Another difference between Iraq and the French interventions in Sub-Saharan Africa is that the latter were carried out with a United Nations mandate and the support of the African Union.
“Françafrique” is dead, but as French Foreign Minister Laurent Fabius has pointed out, France still has influence in Africa, not to mention cultural and historical links. France has also kept stand-by forces there.
But the country must now reexamine its security plan in Sahel. Because victory, even in Mali, could be short-lived. The bases of fighters linked to al-Qaeda in the north of the country have indeed been destroyed, but many of them have dispersed or still maintain a presence, like in Kidal. For lack of stabilization and far away from cries of victory, Libya also remains a hotbed for departure and retreat for these fighters.

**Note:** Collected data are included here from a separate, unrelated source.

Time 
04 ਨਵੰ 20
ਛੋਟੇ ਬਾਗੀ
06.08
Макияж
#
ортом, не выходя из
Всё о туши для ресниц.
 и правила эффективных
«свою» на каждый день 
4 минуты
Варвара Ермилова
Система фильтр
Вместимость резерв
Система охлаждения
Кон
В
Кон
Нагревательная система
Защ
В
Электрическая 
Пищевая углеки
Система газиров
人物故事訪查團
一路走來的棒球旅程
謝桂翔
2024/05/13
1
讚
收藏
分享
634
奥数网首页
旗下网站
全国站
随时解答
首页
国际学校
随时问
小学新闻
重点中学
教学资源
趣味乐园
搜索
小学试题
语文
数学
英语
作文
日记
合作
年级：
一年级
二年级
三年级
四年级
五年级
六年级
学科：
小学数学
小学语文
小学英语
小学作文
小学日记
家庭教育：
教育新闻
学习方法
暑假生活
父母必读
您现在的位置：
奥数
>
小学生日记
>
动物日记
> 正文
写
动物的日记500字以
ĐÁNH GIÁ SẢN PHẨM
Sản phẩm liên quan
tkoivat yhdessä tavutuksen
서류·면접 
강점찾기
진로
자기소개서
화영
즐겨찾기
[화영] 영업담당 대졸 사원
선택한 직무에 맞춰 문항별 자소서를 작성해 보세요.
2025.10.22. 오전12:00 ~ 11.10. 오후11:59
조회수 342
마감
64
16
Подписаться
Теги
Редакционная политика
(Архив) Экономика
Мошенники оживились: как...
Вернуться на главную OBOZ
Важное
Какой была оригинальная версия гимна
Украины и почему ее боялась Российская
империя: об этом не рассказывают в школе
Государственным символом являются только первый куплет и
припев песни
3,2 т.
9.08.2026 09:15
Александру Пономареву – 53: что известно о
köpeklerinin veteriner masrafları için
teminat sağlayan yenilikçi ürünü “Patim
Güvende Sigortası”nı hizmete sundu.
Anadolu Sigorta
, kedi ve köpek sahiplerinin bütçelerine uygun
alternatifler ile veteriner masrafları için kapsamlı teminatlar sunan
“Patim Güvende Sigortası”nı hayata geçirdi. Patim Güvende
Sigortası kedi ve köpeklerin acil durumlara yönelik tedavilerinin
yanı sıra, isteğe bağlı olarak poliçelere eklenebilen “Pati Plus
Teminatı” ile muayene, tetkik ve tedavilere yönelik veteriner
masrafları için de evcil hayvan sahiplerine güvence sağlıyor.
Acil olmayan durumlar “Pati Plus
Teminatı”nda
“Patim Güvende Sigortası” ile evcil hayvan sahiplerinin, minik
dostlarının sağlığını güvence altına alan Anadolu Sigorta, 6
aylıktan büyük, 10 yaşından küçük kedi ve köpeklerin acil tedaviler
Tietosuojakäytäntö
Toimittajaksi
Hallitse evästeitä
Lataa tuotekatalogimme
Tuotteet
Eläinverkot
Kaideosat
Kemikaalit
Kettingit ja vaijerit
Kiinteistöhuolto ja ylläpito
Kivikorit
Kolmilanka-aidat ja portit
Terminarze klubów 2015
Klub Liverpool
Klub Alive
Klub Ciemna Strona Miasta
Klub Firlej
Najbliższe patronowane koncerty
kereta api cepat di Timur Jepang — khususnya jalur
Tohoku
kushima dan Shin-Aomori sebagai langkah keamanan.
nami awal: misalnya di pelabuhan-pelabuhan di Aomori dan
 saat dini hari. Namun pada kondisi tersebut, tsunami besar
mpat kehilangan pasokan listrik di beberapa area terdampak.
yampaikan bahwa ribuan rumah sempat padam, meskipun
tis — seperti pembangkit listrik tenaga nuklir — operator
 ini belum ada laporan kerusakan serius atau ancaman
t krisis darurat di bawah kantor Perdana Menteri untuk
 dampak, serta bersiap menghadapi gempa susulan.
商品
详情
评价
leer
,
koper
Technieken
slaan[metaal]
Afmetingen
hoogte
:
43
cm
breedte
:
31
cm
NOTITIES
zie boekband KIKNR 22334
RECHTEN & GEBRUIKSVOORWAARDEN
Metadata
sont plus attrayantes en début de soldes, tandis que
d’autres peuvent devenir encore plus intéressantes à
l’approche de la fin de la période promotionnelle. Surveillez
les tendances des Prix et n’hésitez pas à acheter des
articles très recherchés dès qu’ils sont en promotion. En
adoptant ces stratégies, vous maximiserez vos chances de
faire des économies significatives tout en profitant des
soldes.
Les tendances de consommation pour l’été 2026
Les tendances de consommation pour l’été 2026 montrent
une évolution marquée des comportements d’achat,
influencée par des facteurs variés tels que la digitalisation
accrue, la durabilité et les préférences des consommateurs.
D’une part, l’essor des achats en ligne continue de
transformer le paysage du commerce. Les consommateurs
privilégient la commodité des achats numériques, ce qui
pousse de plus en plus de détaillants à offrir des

Malian President Ibrahim Boubacar Keïta, elected in September 2013 as head of a weakened state and a still-divided nation struggling to resolve tensions with the Tuareg, faces huge challenges. In addition to this, the French and now UN troops are struggling to consolidate their security advances, as the International Crisis Group recently pointed out.
And the task, for Catherine Samba-Panza, the former Bangui mayor elected this week as head of C.A.R., is Dantesque. This might force the French troops into staying longer than announced, like in Mali. Unless the African countries manage to take over and secure the country. But, like in the Middle East or in Central Asia, post-intervention stabilization is not a steady path.